Exercise prompt » Reproduce all of the following data verbatim, omitting the pictures from your reply.

Data to examine »

━━━━━━━━━━━━━━━━━━━━

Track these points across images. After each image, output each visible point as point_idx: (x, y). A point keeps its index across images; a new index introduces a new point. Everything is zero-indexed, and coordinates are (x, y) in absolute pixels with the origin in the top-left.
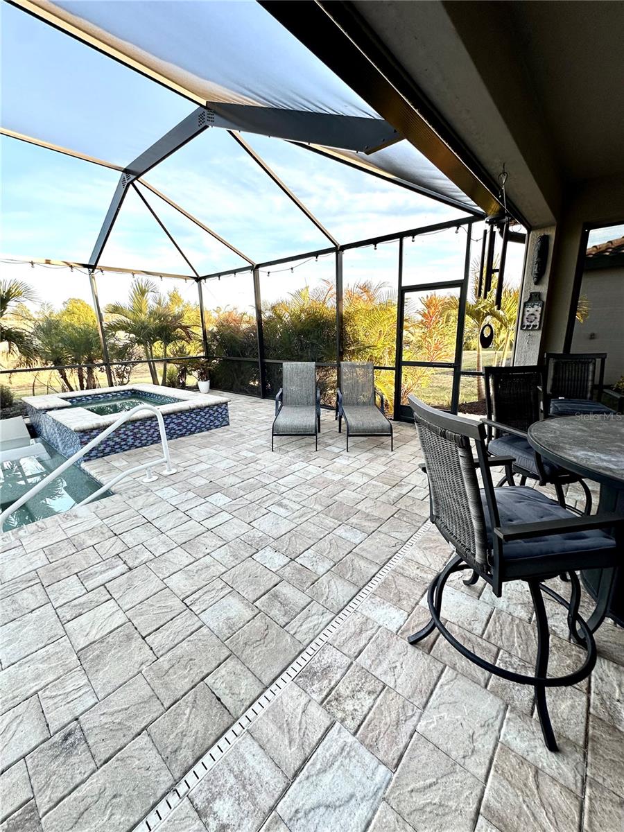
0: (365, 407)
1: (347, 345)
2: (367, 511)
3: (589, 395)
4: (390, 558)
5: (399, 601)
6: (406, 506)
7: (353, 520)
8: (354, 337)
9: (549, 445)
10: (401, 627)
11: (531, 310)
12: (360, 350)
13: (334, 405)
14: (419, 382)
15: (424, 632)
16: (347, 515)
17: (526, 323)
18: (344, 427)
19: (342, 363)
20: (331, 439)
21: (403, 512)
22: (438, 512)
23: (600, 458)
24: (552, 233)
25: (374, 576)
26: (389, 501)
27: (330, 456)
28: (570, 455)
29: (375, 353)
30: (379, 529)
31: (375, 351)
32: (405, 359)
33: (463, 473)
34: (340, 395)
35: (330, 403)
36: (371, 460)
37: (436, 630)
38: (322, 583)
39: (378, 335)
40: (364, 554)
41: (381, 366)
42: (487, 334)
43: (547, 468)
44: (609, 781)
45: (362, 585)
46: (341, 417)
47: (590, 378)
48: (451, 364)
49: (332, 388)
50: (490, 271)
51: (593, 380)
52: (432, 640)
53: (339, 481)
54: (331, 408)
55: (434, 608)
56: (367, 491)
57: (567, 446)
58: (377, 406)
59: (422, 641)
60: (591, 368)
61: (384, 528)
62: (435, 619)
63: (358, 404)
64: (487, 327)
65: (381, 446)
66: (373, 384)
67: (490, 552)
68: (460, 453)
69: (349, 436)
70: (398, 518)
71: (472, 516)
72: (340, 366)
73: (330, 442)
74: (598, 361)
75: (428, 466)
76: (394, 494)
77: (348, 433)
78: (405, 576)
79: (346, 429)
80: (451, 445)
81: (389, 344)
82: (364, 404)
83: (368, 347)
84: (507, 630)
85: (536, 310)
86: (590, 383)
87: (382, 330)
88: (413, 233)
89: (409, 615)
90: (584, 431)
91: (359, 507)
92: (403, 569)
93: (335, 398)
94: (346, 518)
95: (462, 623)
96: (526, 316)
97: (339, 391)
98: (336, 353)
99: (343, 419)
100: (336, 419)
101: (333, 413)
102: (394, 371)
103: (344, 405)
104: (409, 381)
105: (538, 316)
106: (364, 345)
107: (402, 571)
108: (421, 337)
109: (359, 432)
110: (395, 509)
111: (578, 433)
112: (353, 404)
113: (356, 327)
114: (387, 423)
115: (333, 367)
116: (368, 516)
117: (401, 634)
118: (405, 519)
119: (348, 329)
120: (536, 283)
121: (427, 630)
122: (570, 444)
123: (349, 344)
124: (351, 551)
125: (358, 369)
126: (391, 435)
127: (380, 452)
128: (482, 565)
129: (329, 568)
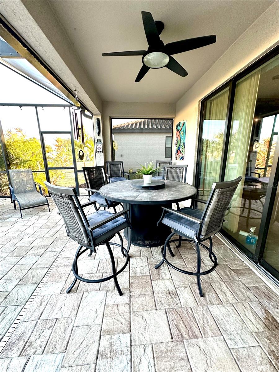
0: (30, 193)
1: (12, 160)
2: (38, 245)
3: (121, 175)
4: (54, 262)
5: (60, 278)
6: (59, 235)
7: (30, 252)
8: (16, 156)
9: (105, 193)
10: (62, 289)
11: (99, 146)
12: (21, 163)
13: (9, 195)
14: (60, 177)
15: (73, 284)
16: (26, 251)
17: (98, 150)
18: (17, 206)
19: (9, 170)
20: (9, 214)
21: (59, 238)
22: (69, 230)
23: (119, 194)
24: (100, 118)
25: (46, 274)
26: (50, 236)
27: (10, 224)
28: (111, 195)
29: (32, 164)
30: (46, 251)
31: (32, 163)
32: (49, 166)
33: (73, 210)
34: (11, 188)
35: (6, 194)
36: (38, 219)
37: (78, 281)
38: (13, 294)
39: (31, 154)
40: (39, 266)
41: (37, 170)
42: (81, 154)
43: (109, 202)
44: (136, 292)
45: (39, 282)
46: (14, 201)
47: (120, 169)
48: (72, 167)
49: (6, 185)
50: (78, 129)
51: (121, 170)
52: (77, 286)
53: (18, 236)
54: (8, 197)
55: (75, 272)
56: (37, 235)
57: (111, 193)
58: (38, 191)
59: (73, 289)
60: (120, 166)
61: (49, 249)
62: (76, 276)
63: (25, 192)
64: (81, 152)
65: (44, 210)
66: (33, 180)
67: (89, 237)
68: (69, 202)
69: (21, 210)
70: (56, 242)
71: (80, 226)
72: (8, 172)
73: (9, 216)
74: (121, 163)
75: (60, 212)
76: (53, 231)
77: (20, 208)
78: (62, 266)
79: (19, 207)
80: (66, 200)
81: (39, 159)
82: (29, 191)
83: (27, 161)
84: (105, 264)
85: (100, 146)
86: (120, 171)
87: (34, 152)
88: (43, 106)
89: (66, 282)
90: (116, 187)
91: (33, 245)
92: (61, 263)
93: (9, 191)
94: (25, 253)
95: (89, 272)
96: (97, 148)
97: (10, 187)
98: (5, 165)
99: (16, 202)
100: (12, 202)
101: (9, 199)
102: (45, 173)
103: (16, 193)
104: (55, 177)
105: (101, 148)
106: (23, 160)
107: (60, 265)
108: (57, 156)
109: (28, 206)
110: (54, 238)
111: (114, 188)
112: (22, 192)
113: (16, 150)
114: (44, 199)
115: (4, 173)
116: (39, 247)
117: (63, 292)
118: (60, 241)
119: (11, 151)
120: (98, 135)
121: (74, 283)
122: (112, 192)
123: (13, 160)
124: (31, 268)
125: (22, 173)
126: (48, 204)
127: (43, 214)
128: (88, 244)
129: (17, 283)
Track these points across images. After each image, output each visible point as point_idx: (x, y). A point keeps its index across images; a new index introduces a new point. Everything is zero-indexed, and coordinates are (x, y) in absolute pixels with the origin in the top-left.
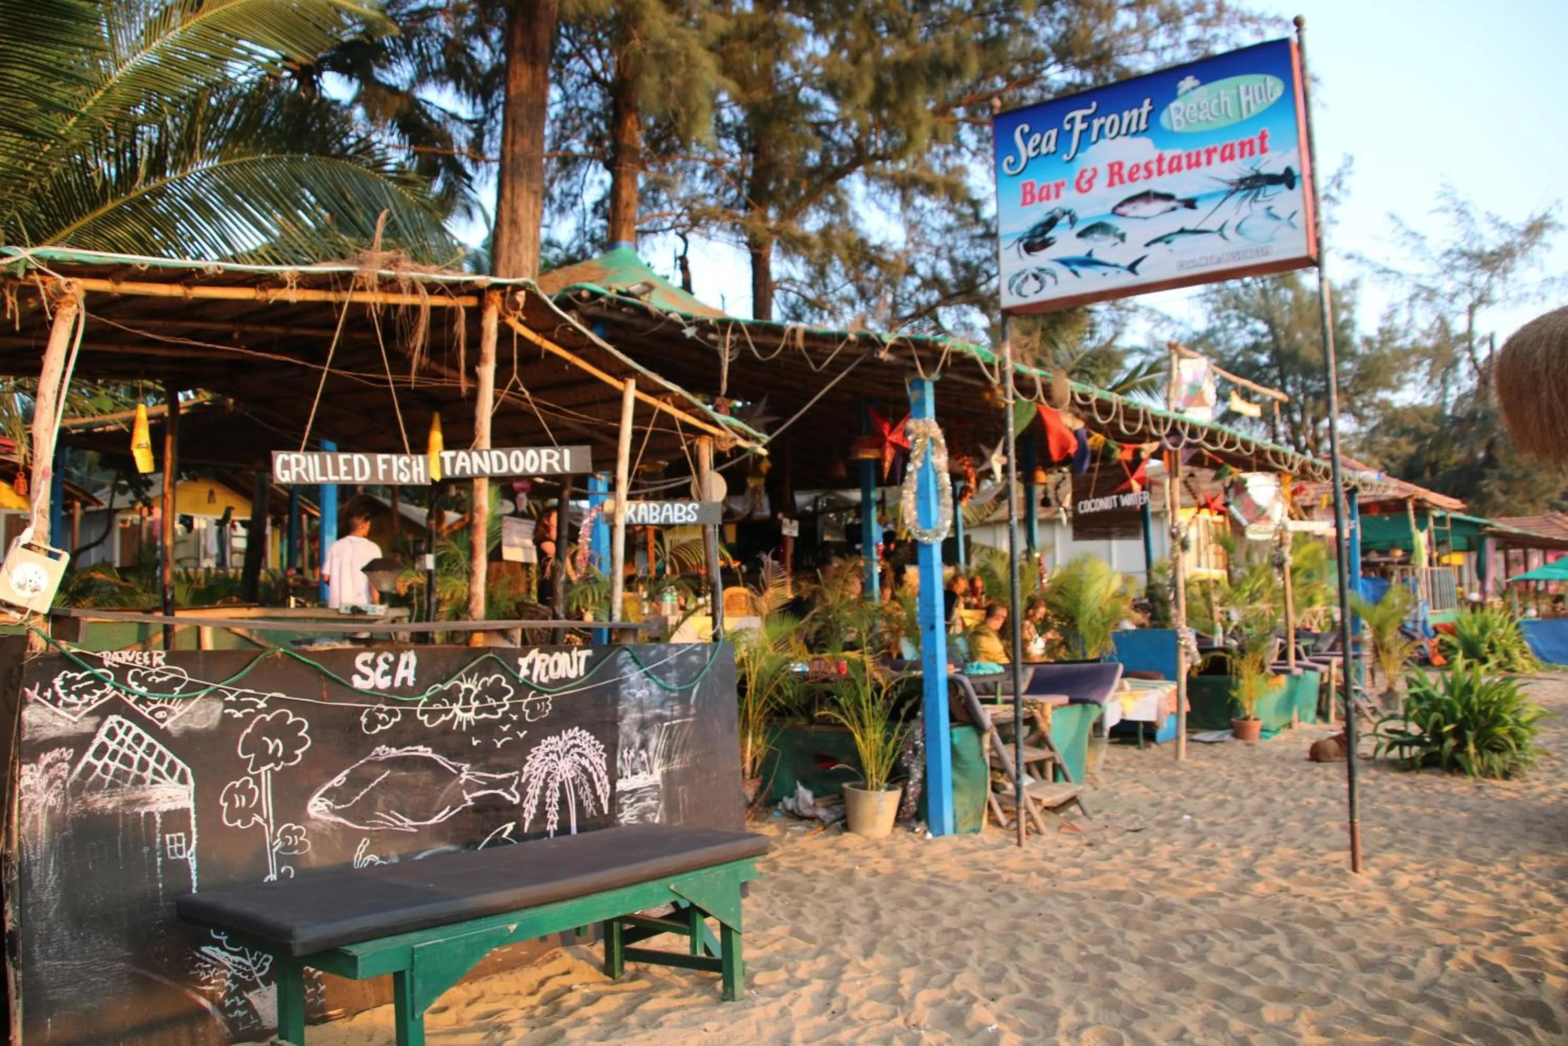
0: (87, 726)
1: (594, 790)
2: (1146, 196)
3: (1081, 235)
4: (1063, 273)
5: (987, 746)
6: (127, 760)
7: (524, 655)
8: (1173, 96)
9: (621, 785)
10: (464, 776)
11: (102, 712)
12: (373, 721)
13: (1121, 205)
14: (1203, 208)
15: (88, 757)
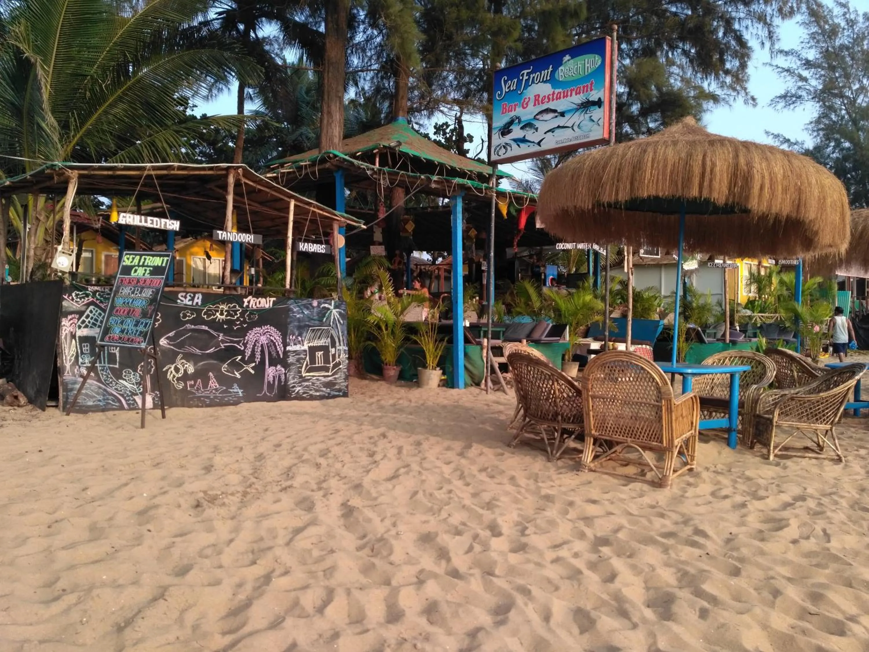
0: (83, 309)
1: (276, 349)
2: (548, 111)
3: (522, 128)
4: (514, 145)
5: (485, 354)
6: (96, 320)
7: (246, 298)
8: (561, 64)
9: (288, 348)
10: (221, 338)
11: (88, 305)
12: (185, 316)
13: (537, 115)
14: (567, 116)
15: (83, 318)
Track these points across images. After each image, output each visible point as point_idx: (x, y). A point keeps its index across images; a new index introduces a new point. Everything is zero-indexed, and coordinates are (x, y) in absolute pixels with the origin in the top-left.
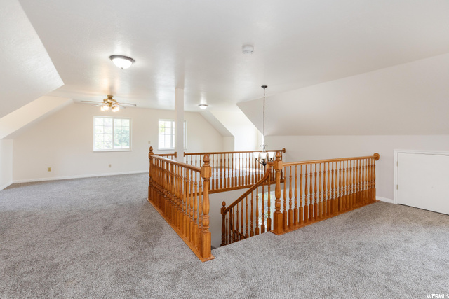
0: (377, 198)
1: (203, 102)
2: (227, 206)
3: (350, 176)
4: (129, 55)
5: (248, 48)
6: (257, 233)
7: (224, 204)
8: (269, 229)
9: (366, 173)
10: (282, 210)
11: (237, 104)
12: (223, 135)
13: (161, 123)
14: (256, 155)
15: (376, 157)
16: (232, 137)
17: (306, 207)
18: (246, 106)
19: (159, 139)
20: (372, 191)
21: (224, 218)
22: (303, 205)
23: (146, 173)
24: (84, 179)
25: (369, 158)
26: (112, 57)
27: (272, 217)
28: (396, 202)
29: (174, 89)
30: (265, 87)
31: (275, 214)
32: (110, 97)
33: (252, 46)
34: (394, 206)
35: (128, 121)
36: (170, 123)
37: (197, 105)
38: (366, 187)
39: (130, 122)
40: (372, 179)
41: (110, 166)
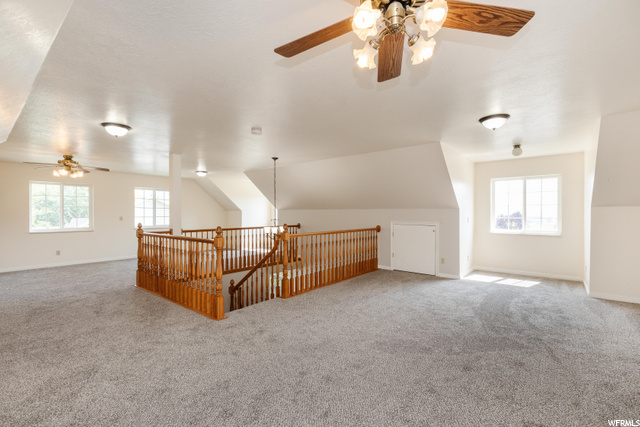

━━━━━━━━━━━━━━━━━━━━

Output of the exercise »
Track these points across images. After each image, output each visible point as point_idx: (x, y). A point keeps its index across images; a new index introduces a new point. Everything is zero-indexed, and coordinates are (x, y) in absolute pixels with the origin in the top-left.
0: (365, 407)
1: (347, 345)
2: (367, 511)
3: (589, 395)
4: (390, 558)
5: (399, 601)
6: (406, 506)
7: (353, 520)
8: (354, 337)
9: (549, 445)
10: (401, 627)
11: (531, 310)
12: (360, 350)
13: (334, 405)
14: (419, 382)
15: (424, 632)
16: (347, 515)
17: (526, 323)
18: (344, 427)
19: (342, 363)
20: (331, 439)
21: (403, 512)
22: (438, 512)
23: (600, 458)
24: (552, 233)
25: (374, 576)
26: (389, 501)
27: (330, 456)
28: (570, 455)
29: (375, 353)
30: (379, 529)
31: (375, 351)
32: (405, 359)
33: (463, 473)
34: (340, 395)
35: (330, 403)
36: (371, 460)
37: (436, 630)
38: (322, 583)
39: (378, 335)
40: (364, 554)
41: (381, 366)
42: (487, 334)
43: (547, 468)
44: (609, 781)
45: (362, 585)
46: (341, 417)
47: (590, 378)
48: (451, 364)
49: (332, 388)
50: (490, 271)
51: (593, 380)
52: (432, 640)
53: (339, 481)
54: (331, 408)
55: (434, 608)
56: (367, 491)
57: (567, 446)
58: (377, 406)
59: (422, 641)
60: (591, 368)
61: (384, 528)
62: (435, 619)
63: (358, 404)
64: (487, 327)
65: (381, 446)
66: (373, 384)
67: (490, 552)
68: (460, 453)
69: (349, 436)
70: (398, 518)
71: (472, 516)
72: (340, 366)
73: (330, 442)
74: (598, 361)
75: (428, 466)
76: (394, 494)
77: (348, 433)
78: (405, 576)
79: (346, 429)
80: (451, 445)
81: (389, 344)
82: (364, 404)
83: (368, 347)
84: (507, 630)
85: (536, 310)
86: (590, 383)
87: (382, 330)
88: (413, 233)
89: (409, 615)
90: (584, 431)
91: (359, 507)
92: (403, 569)
93: (335, 398)
94: (346, 518)
95: (462, 623)
96: (526, 316)
97: (339, 391)
98: (336, 353)
99: (343, 419)
100: (336, 419)
101: (333, 413)
102: (394, 371)
103: (344, 405)
104: (409, 381)
105: (538, 316)
106: (364, 345)
107: (402, 571)
108: (421, 337)
109: (359, 432)
110: (395, 509)
111: (578, 433)
112: (353, 404)
113: (356, 327)
114: (387, 423)
115: (333, 367)
116: (368, 516)
117: (401, 634)
118: (405, 519)
119: (348, 329)
120: (536, 283)
121: (427, 630)
122: (570, 444)
123: (349, 344)
124: (351, 551)
125: (358, 369)
126: (391, 435)
127: (380, 452)
128: (482, 565)
129: (329, 568)
0: (30, 193)
1: (12, 160)
2: (38, 245)
3: (121, 175)
4: (54, 262)
5: (60, 278)
6: (59, 235)
7: (30, 252)
8: (16, 156)
9: (105, 193)
10: (62, 289)
11: (99, 146)
12: (21, 163)
13: (9, 195)
14: (60, 177)
15: (73, 284)
16: (26, 251)
17: (98, 150)
18: (17, 206)
19: (9, 170)
20: (9, 214)
21: (59, 238)
22: (69, 230)
23: (119, 194)
24: (100, 118)
25: (46, 274)
26: (50, 236)
27: (10, 224)
28: (111, 195)
29: (32, 164)
30: (46, 251)
31: (32, 163)
32: (49, 166)
33: (73, 210)
34: (11, 188)
35: (6, 194)
36: (38, 219)
37: (78, 281)
38: (13, 294)
39: (31, 154)
40: (39, 266)
41: (37, 170)
42: (81, 154)
43: (109, 202)
44: (136, 292)
45: (39, 282)
46: (14, 201)
47: (120, 169)
48: (72, 167)
49: (6, 185)
50: (78, 129)
51: (121, 170)
52: (77, 286)
53: (18, 236)
54: (8, 197)
55: (75, 272)
56: (37, 235)
57: (111, 193)
58: (38, 191)
59: (73, 289)
60: (120, 166)
61: (49, 249)
62: (76, 276)
63: (25, 192)
64: (81, 152)
65: (44, 210)
66: (33, 180)
67: (89, 237)
68: (69, 202)
69: (21, 210)
70: (56, 242)
71: (80, 226)
72: (8, 172)
73: (9, 216)
74: (121, 163)
75: (60, 212)
76: (53, 231)
77: (20, 208)
78: (62, 266)
79: (19, 207)
80: (66, 200)
81: (39, 159)
82: (29, 191)
83: (27, 161)
84: (105, 264)
85: (100, 146)
86: (120, 171)
87: (34, 152)
88: (43, 106)
89: (66, 282)
90: (116, 187)
91: (33, 245)
92: (61, 263)
93: (9, 191)
94: (25, 253)
95: (89, 272)
96: (97, 148)
97: (10, 187)
98: (5, 165)
99: (16, 202)
100: (12, 202)
101: (9, 199)
102: (45, 173)
103: (16, 193)
104: (55, 177)
105: (101, 148)
106: (23, 160)
107: (60, 265)
108: (57, 156)
109: (28, 206)
110: (54, 238)
111: (114, 188)
112: (22, 192)
113: (16, 150)
114: (44, 199)
115: (4, 173)
116: (39, 247)
117: (63, 292)
118: (60, 241)
119: (11, 151)
120: (98, 135)
121: (74, 283)
122: (112, 192)
123: (13, 160)
124: (31, 268)
125: (22, 173)
126: (48, 204)
127: (43, 214)
128: (88, 244)
129: (17, 283)
Track these points across images. After each image, output each visible point as point_idx: (x, y). A point keeps its index across images; a new index introduces a new point. Everything is zero-indexed, and coordinates are (x, y) in absolute pixels with the origin in the top-left.
0: (87, 726)
1: (594, 790)
2: (1146, 196)
3: (1081, 235)
4: (1063, 273)
5: (987, 746)
6: (127, 760)
7: (524, 655)
8: (1173, 96)
9: (621, 785)
10: (464, 776)
11: (102, 712)
12: (373, 721)
13: (1121, 205)
14: (1203, 208)
15: (88, 757)
0: (83, 309)
1: (276, 349)
2: (548, 111)
3: (522, 128)
4: (514, 145)
5: (485, 354)
6: (96, 320)
7: (246, 298)
8: (561, 64)
9: (288, 348)
10: (221, 338)
11: (88, 305)
12: (185, 316)
13: (537, 115)
14: (567, 116)
15: (83, 318)
Track these points across images. After each image, output each visible point as point_idx: (x, y). A point keeps its index across images; a new index introduces a new point. Everything is zero-indexed, and coordinates are (x, y) in absolute pixels with the origin in the top-left.
0: (377, 198)
1: (203, 102)
2: (227, 206)
3: (350, 176)
4: (129, 55)
5: (248, 48)
6: (257, 233)
7: (224, 204)
8: (269, 229)
9: (366, 173)
10: (282, 210)
11: (237, 104)
12: (223, 135)
13: (161, 123)
14: (256, 155)
15: (376, 157)
16: (232, 137)
17: (306, 207)
18: (246, 106)
19: (159, 139)
20: (372, 191)
21: (224, 218)
22: (303, 205)
23: (146, 173)
24: (84, 179)
25: (369, 158)
26: (112, 57)
27: (272, 217)
28: (396, 202)
29: (174, 89)
30: (265, 87)
31: (275, 214)
32: (110, 97)
33: (252, 46)
34: (394, 206)
35: (128, 121)
36: (170, 123)
37: (197, 105)
38: (366, 187)
39: (130, 122)
40: (372, 179)
41: (110, 166)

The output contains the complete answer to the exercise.